Code du travail
ChronoLégi
Version en vigueur au 10 août 2016
Naviguer dans le sommaire du code
  • Le travail accompli, dans la limite de sept heures, durant la journée de solidarité ne donne pas lieu à rémunération :

    1° Pour les salariés mensualisés, dans cette limite de sept heures ;

    2° Pour les salariés dont la rémunération est calculée par référence à un nombre annuel de jours de travail conformément à l'article L. 3121-58, dans la limite de la valeur d'une journée de travail.

    Pour les salariés à temps partiel, la limite de sept heures prévue au 1° du présent article est réduite proportionnellement à la durée contractuelle.

  • Les heures correspondant à la journée de solidarité, dans la limite de sept heures ou de la durée proportionnelle à la durée contractuelle pour les salariés à temps partiel, ne s'imputent ni sur le contingent annuel d'heures supplémentaires ni sur le nombre d'heures complémentaires prévu au contrat de travail du salarié travaillant à temps partiel. Elles ne donnent pas lieu à contrepartie obligatoire sous forme de repos.
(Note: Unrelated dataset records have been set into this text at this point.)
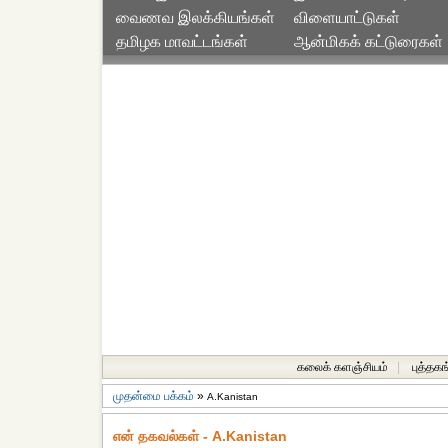
வைணவ இலக்கியங்கள்
விளையாட்டுகள்
தமிழக மாவட்டங்கள்
ஆன்மிகக் கட்டுரைகள்
கலைக் களஞ்சியம்
|
புத்தகங
முதன்மை பக்கம்
»
A.Kanistan
என் தகவல்கள் - A.Kanistan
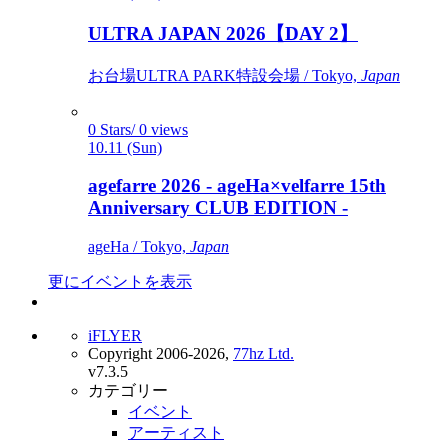
ULTRA JAPAN 2026【DAY 2】
お台場ULTRA PARK特設会場 / Tokyo,
Japan
0 Stars/ 0 views
10.11 (Sun)
agefarre 2026 - ageHa×velfarre 15th
Anniversary CLUB EDITION -
ageHa / Tokyo,
Japan
更にイベントを表示
iFLYER
Copyright 2006-2026,
77hz Ltd.
v7.3.5
カテゴリー
イベント
アーティスト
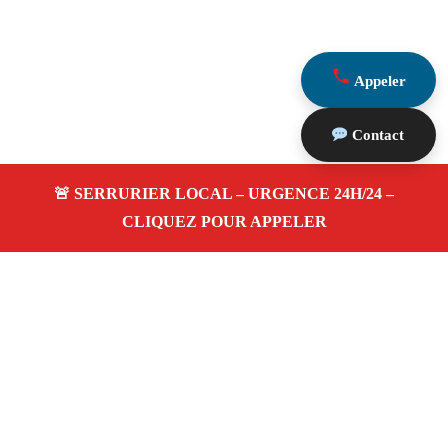
Appeler
Contact
À propos Serrurerie 13
Serrurerie 13 — Serrurier à Marseille — Dépannage
urgence 24h/24, ouverture de porte, blindage,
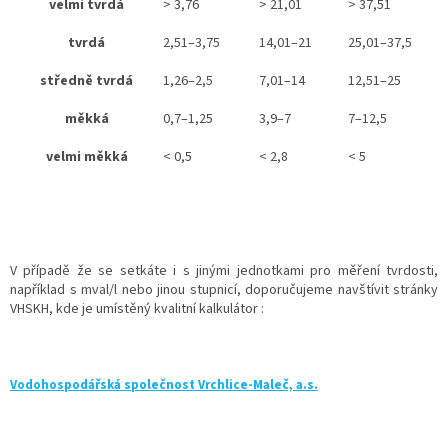
velmi tvrdá
> 3,76
> 21,01
> 37,51
tvrdá
2,51–3,75
14,01–21
25,01–37,5
středně tvrdá
1,26–2,5
7,01–14
12,51–25
měkká
0,7–1,25
3,9–7
7–12,5
velmi měkká
< 0,5
< 2,8
< 5
V případě že se setkáte i s jinými jednotkami pro měření tvrdosti,
například s mval/l nebo jinou stupnicí, doporučujeme navštívit stránky
VHSKH, kde je umístěný kvalitní kalkulátor :
Vodohospodářská společnost Vrchlice-Maleč, a.s.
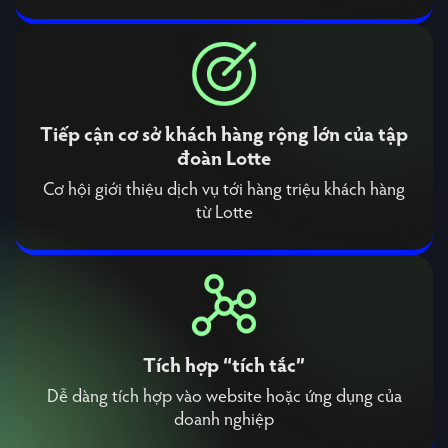
Tiếp cận cơ sở khách hàng rộng lớn của tập
đoàn Lotte
Cơ hội giới thiệu dịch vụ tới hàng triệu khách hàng
từ Lotte
Tích hợp “tích tắc”
Dễ dàng tích hợp vào website hoặc ứng dụng của
doanh nghiệp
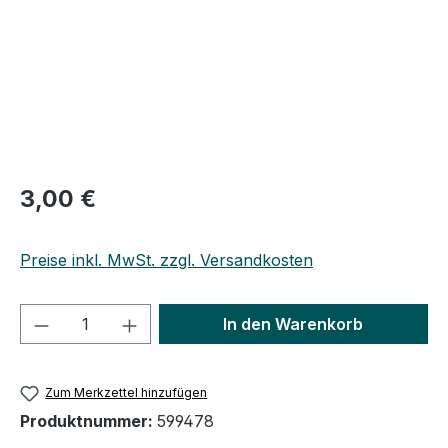
Regulärer Preis:
3,00 €
Preise inkl. MwSt. zzgl. Versandkosten
Produkt Anzahl: Gib den gewünschten We
In den Warenkorb
Zum Merkzettel hinzufügen
Produktnummer:
599478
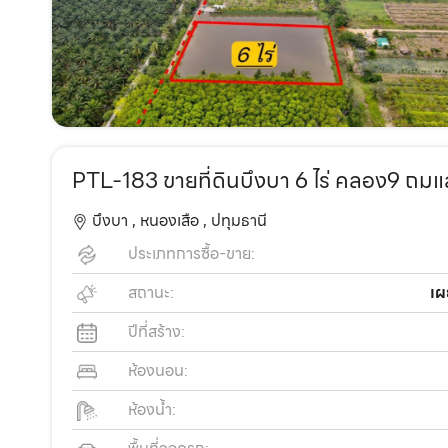
PTL-183 ขายที่ดินบึงบา 6 ไร่ คลอง9 ถมแ
บึงบา ,
หนองเสือ ,
ปทุมธานี
ประเภทการซื้อ-ขาย:
สถานะ:
เผ
ปีที่สร้าง:
ห้องนอน:
ห้องน้ำ:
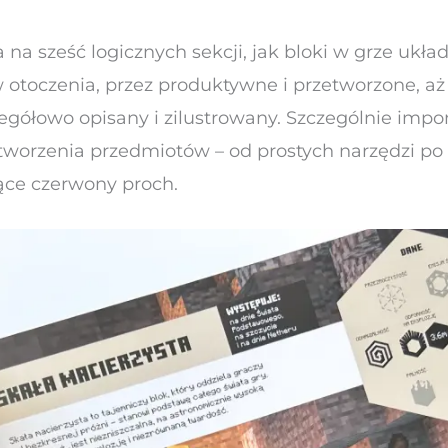
 na sześć logicznych sekcji, jak bloki w grze układ
toczenia, przez produktywne i przetworzone, aż
egółowo opisany i zilustrowany. Szczególnie impon
 tworzenia przedmiotów – od prostych narzędzi p
ce czerwony proch.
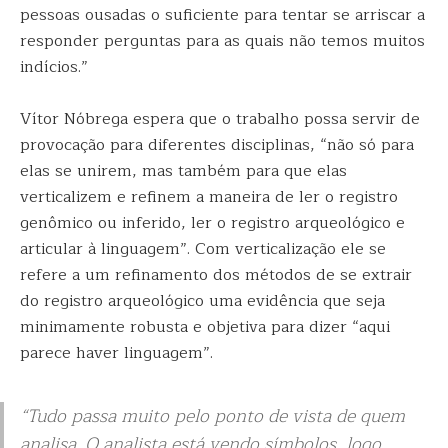
pessoas ousadas o suficiente para tentar se arriscar a
responder perguntas para as quais não temos muitos
indícios.”
Vítor Nóbrega espera que o trabalho possa servir de
provocação para diferentes disciplinas, “não só para
elas se unirem, mas também para que elas
verticalizem e refinem a maneira de ler o registro
genômico ou inferido, ler o registro arqueológico e
articular à linguagem”. Com verticalização ele se
refere a um refinamento dos métodos de se extrair
do registro arqueológico uma evidência que seja
minimamente robusta e objetiva para dizer “aqui
parece haver linguagem”.
“Tudo passa muito pelo ponto de vista de quem
analisa. O analista está vendo símbolos, logo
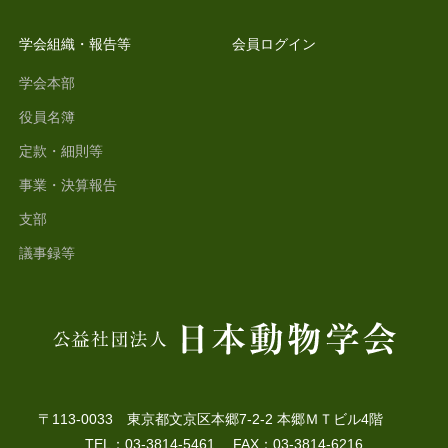
学会組織・報告等
会員ログイン
学会本部
役員名簿
定款・細則等
事業・決算報告
支部
議事録等
〒113-0033 東京都文京区本郷7-2-2 本郷ＭＴビル4階
TEL：03-3814-5461 FAX：03-3814-6216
  • Lorsqu'un salarié qui a déjà accompli, au titre de l'année en cours, une journée de solidarité s'acquitte d'une nouvelle journée de solidarité en raison d'un changement d'employeur, les heures travaillées ce jour donnent lieu à rémunération supplémentaire et s'imputent sur le contingent annuel d'heures supplémentaires ou sur le nombre d'heures complémentaires prévu au contrat de travail du salarié travaillant à temps partiel. Ces heures donnent lieu à contrepartie obligatoire sous forme de repos.

    Toutefois, le salarié peut aussi refuser d'exécuter cette journée supplémentaire de travail sans que ce refus constitue une faute ou un motif de licenciement.